После приёма, государь телефонировал княгине Езерской и спрашивал, откуда взялась во дворце пуговица с мундира Петра Первого. Но Ольга Александровна не выдала его секрет.
Тимофей мягко защёлкнул крышку памятных часов.
Впрочем, такие же часы были пожалованы и Всеволоду с Зинаидой.
Сердце тревожно защемило: «Как она в Швеции, моя Зиночка?»
Он сам месяц назад отвёз её в очаровательный городок Вестерос, недалеко от столичного Стокгольма. Предполагалось, что Зина погостит там недельку – другую и вернётся с родителями и слепоглухонемой сестрой Танюшей как раз к венчанию.
Кто мог предположить, что в России начнётся такая вакханалия? Никто.
– Тима, мы с Кристиной уходим, – окликнул его голос Всеволода, – оставайся тут на ночь. Не подвергай себя ненужной опасности.
– Хорошо, – покладисто согласился с братом доктор, мимолётно подумав, что не смог бы пойти домой, даже если бы очень хотел. Работы оставалось – непочатый край, а с улицы несли всё новых и новых раненых.
Как на войне.

Комментарии

Ира, хорошо! Только, мне кажется, что умных слов многовато. Диалоги не очень-то живые получились.
Например: "Особенно мне, деревенскому мальчишке, знающему трудовой люд с самой лучшей стороны" - это, скорее, текст автора, чем героя.
Или это: "Они обмануты и, кроме того, новое правительство большевиков разрешило безнаказанно грабить.
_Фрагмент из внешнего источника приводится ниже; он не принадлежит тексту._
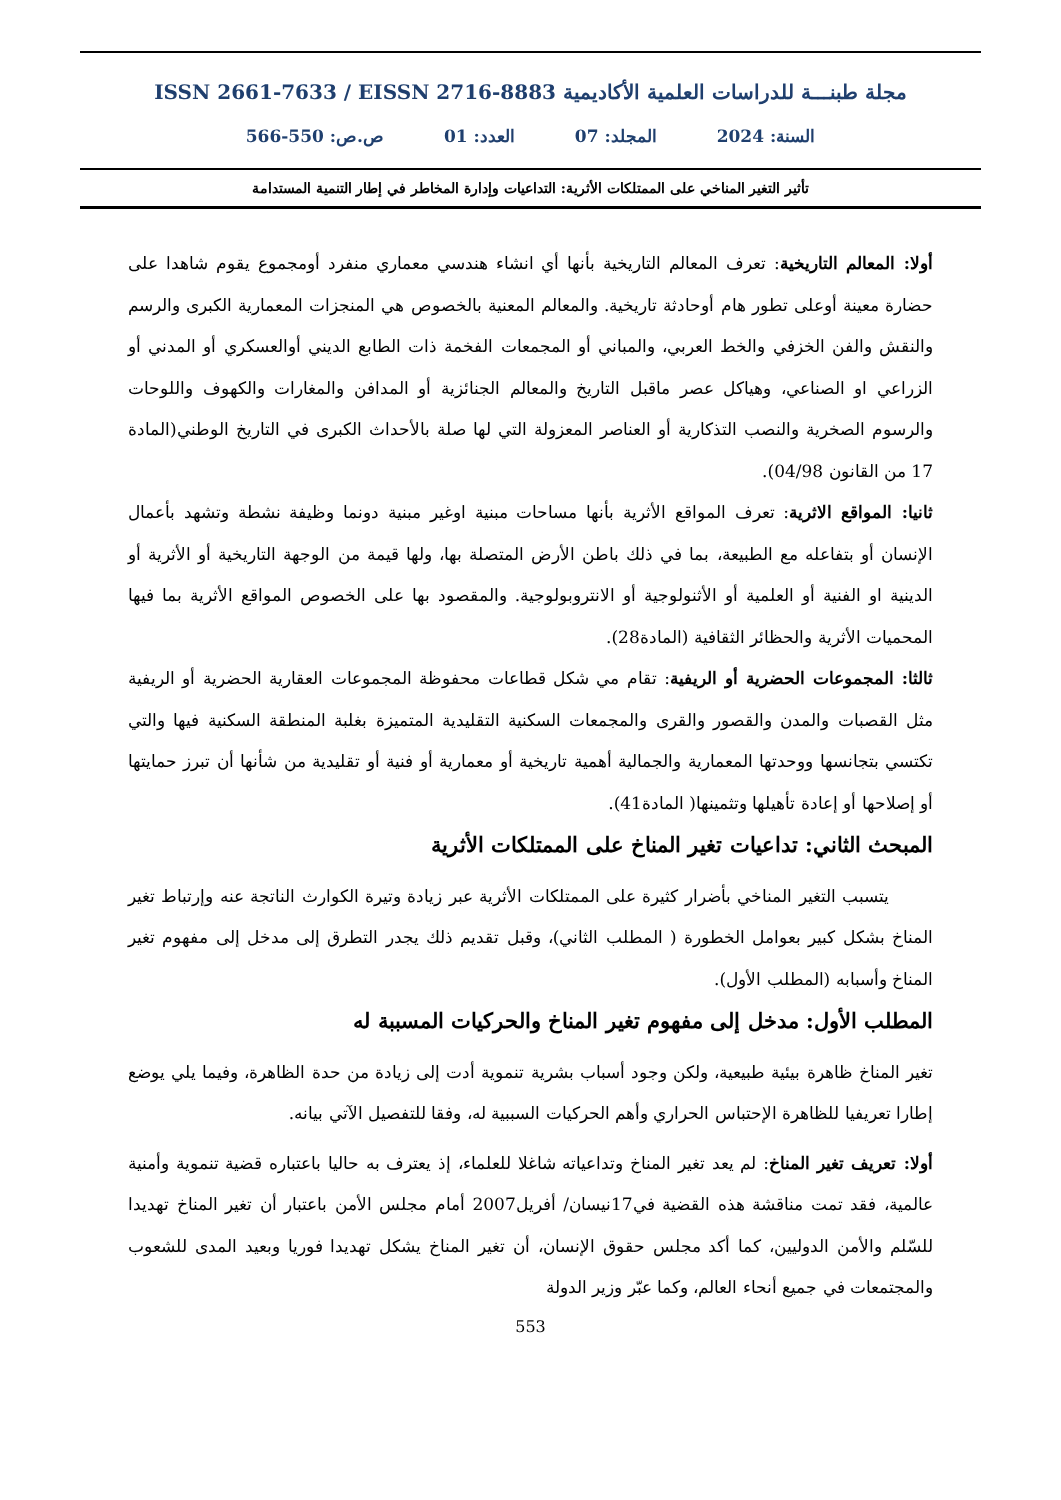مجلة طبنـــة للدراسات العلمية الأكاديمية ISSN 2661-7633 / EISSN 2716-8883
السنة: 2024 المجلد: 07 العدد: 01 ص.ص: 550-566
تأثير التغير المناخي على الممتلكات الأثرية: التداعيات وإدارة المخاطر في إطار التنمية المستدامة
أولا: المعالم التاريخية: تعرف المعالم التاريخية بأنها أي انشاء هندسي معماري منفرد أومجموع يقوم شاهدا على حضارة معينة أوعلى تطور هام أوحادثة تاريخية. والمعالم المعنية بالخصوص هي المنجزات المعمارية الكبرى والرسم والنقش والفن الخزفي والخط العربي، والمباني أو المجمعات الفخمة ذات الطابع الديني أوالعسكري أو المدني أو الزراعي او الصناعي، وهياكل عصر ماقبل التاريخ والمعالم الجنائزية أو المدافن والمغارات والكهوف واللوحات والرسوم الصخرية والنصب التذكارية أو العناصر المعزولة التي لها صلة بالأحداث الكبرى في التاريخ الوطني(المادة 17 من القانون 04/98).
ثانيا: المواقع الاثرية: تعرف المواقع الأثرية بأنها مساحات مبنية اوغير مبنية دونما وظيفة نشطة وتشهد بأعمال الإنسان أو بتفاعله مع الطبيعة، بما في ذلك باطن الأرض المتصلة بها، ولها قيمة من الوجهة التاريخية أو الأثرية أو الدينية او الفنية أو العلمية أو الأثنولوجية أو الانتروبولوجية. والمقصود بها على الخصوص المواقع الأثرية بما فيها المحميات الأثرية والحظائر الثقافية (المادة28).
ثالثا: المجموعات الحضرية أو الريفية: تقام مي شكل قطاعات محفوظة المجموعات العقارية الحضرية أو الريفية مثل القصبات والمدن والقصور والقرى والمجمعات السكنية التقليدية المتميزة بغلبة المنطقة السكنية فيها والتي تكتسي بتجانسها ووحدتها المعمارية والجمالية أهمية تاريخية أو معمارية أو فنية أو تقليدية من شأنها أن تبرز حمايتها أو إصلاحها أو إعادة تأهيلها وتثمينها( المادة41).
المبحث الثاني: تداعيات تغير المناخ على الممتلكات الأثرية
يتسبب التغير المناخي بأضرار كثيرة على الممتلكات الأثرية عبر زيادة وتيرة الكوارث الناتجة عنه وإرتباط تغير المناخ بشكل كبير بعوامل الخطورة ( المطلب الثاني)، وقبل تقديم ذلك يجدر التطرق إلى مدخل إلى مفهوم تغير المناخ وأسبابه (المطلب الأول).
المطلب الأول: مدخل إلى مفهوم تغير المناخ والحركيات المسببة له
تغير المناخ ظاهرة بيئية طبيعية، ولكن وجود أسباب بشرية تنموية أدت إلى زيادة من حدة الظاهرة، وفيما يلي يوضع إطارا تعريفيا للظاهرة الإحتباس الحراري وأهم الحركيات السببية له، وفقا للتفصيل الآتي بيانه.
أولا: تعريف تغير المناخ: لم يعد تغير المناخ وتداعياته شاغلا للعلماء، إذ يعترف به حاليا باعتباره قضية تنموية وأمنية عالمية، فقد تمت مناقشة هذه القضية في17نيسان/ أفريل2007 أمام مجلس الأمن باعتبار أن تغير المناخ تهديدا للسّلم والأمن الدوليين، كما أكد مجلس حقوق الإنسان، أن تغير المناخ يشكل تهديدا فوريا وبعيد المدى للشعوب والمجتمعات في جميع أنحاء العالم، وكما عبّر وزير الدولة
553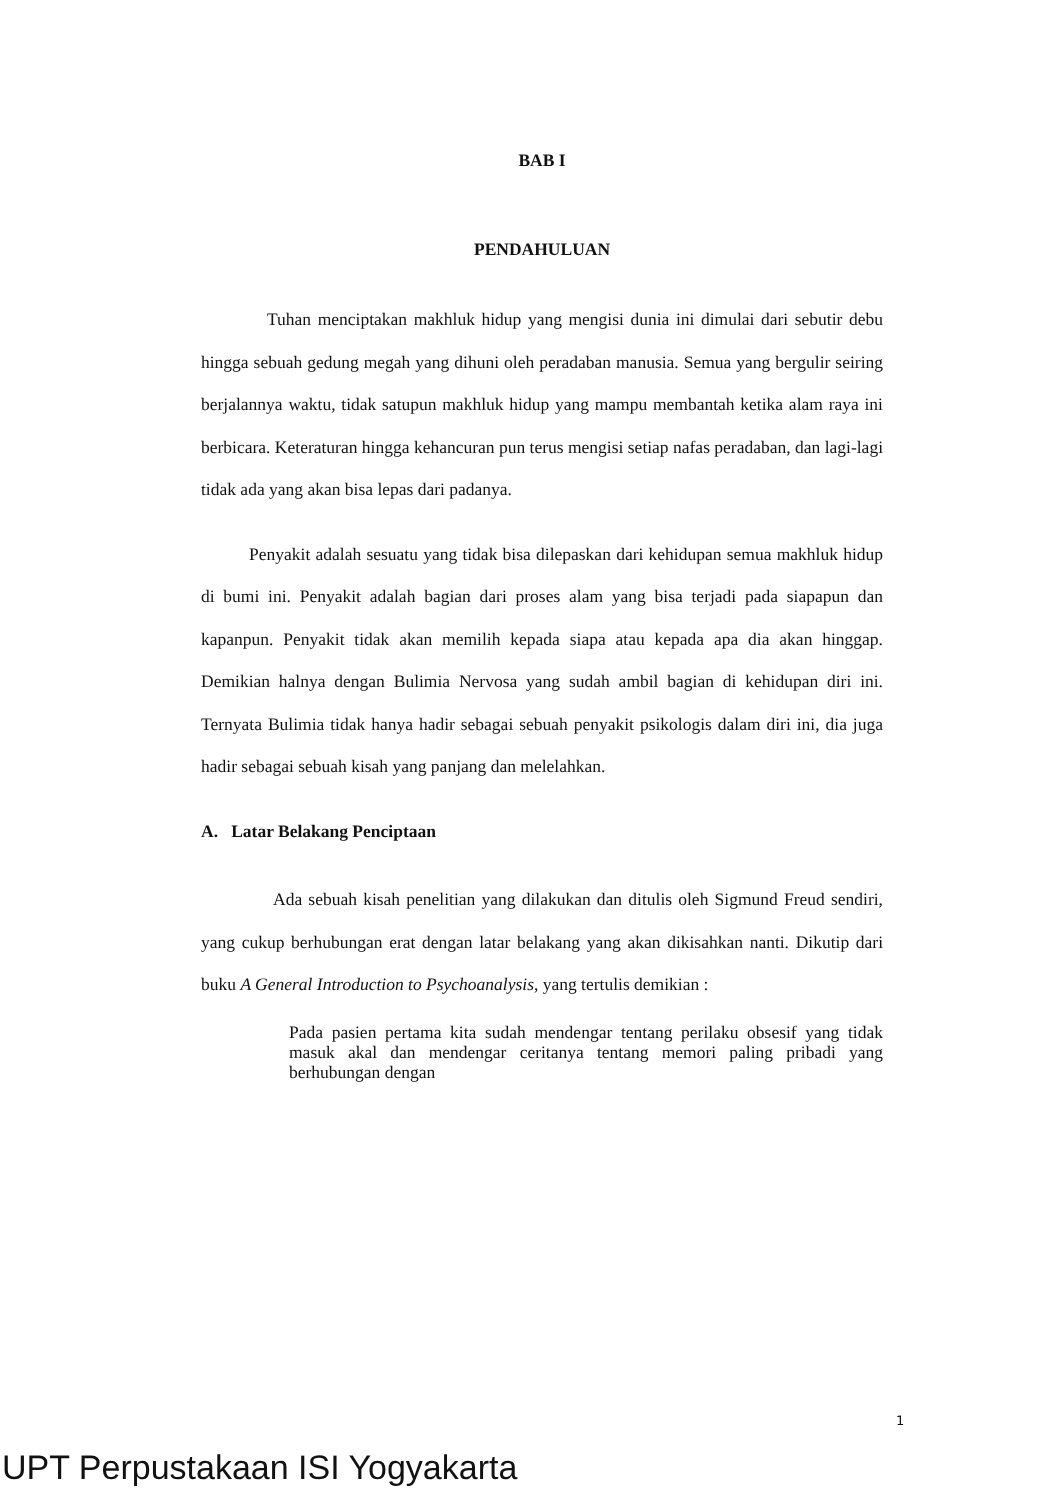BAB I
PENDAHULUAN
Tuhan menciptakan makhluk hidup yang mengisi dunia ini dimulai dari sebutir debu hingga sebuah gedung megah yang dihuni oleh peradaban manusia. Semua yang bergulir seiring berjalannya waktu, tidak satupun makhluk hidup yang mampu membantah ketika alam raya ini berbicara. Keteraturan hingga kehancuran pun terus mengisi setiap nafas peradaban, dan lagi-lagi tidak ada yang akan bisa lepas dari padanya.
Penyakit adalah sesuatu yang tidak bisa dilepaskan dari kehidupan semua makhluk hidup di bumi ini. Penyakit adalah bagian dari proses alam yang bisa terjadi pada siapapun dan kapanpun. Penyakit tidak akan memilih kepada siapa atau kepada apa dia akan hinggap. Demikian halnya dengan Bulimia Nervosa yang sudah ambil bagian di kehidupan diri ini. Ternyata Bulimia tidak hanya hadir sebagai sebuah penyakit psikologis dalam diri ini, dia juga hadir sebagai sebuah kisah yang panjang dan melelahkan.
A. Latar Belakang Penciptaan
Ada sebuah kisah penelitian yang dilakukan dan ditulis oleh Sigmund Freud sendiri, yang cukup berhubungan erat dengan latar belakang yang akan dikisahkan nanti. Dikutip dari buku A General Introduction to Psychoanalysis, yang tertulis demikian :
Pada pasien pertama kita sudah mendengar tentang perilaku obsesif yang tidak masuk akal dan mendengar ceritanya tentang memori paling pribadi yang berhubungan dengan
1
UPT Perpustakaan ISI Yogyakarta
Не все могут устоять против такого соблазна" -  когда люди общаются между собой в конкретной ситуации, они, как мне кажется, говорят иначе, многие вещи ведь само собой понятны, их объяснять не надо ("новое правительство большевиков").
Мне кажется, лучше чуть-чуть упростить диалоги, чтобы они ожили (особенно в начале текста).

Мария Коробова

Но сильно и реалистично. Здравствуй, Ирочка!  Мне понравилось. Знаешь. только постарайся сохранить взрослого Тимофея таким же замечательным, или еще лучше Тимошки-мальчика. Это очень сложно. Дэвид Копперфильд - мальчик на порядок интереснее взрослого зануды Дэвида, а Саня Григорьев из "Двух капитанов" переигрывает  Григорьева-взрослого - пусть и морского летчика. Пусть твой  доктор не всегда говорит и думает  такими красивыми, ладными, развернутыми фразами. Сейчас это ни крошечки не вредило - я просто всматривалась, искала приметы того мальчишки, к которому успела привязаться (и находила!) А потом он может кому-то показаться поскучневшим - это даже на каком-то этапе неизбежно - взрослые все хуже детей.  Здесь как по льду. Не сомневаюсь, что новый Тимошка справится со своей новой ипостасью, а ты - с "сопротивлением материала". Спасибо за новую главу - жаль только мало.

Ух ты! Три часа ночи доходит. Прощаюсь с тобой, со своей биоэтикой и отпускаю своего "Ирбиса" спать. Пока!